Your assignment:
Find each line in the items that contains the word "оборудование" and copy those lines. Case counts.

Material provided:
☆ ☆ ☆ ☆ ☆ ☆ ☆
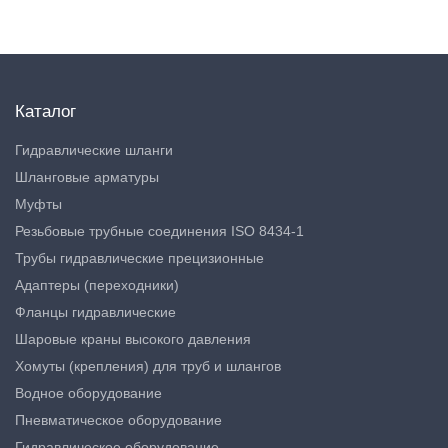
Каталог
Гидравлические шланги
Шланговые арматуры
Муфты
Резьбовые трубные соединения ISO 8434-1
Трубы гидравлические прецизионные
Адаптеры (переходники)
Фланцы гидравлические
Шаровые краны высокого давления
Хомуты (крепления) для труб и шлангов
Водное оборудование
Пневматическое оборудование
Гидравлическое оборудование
☆ ☆ ☆ ☆ ☆ ☆ ☆
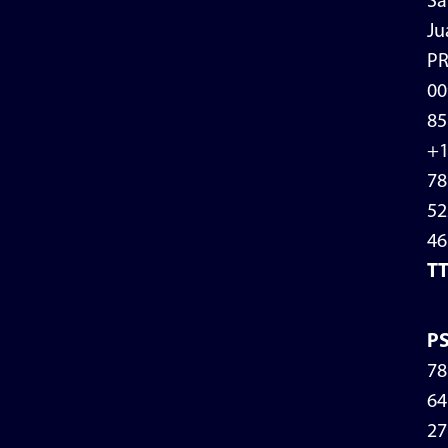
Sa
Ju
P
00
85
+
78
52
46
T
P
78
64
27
☆ ☆ ☆ ☆ ☆ ☆ ☆
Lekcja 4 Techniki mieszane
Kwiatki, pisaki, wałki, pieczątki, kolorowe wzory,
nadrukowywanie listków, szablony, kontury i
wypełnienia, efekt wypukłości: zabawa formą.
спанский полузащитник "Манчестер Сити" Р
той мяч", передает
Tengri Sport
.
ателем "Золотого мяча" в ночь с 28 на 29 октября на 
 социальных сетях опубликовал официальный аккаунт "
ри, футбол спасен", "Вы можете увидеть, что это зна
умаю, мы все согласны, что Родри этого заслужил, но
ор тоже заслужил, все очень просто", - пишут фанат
☆ ☆ ☆ ☆ ☆ ☆ ☆
Response below:
Водное оборудование
Пневматическое оборудование
Гидравлическое оборудование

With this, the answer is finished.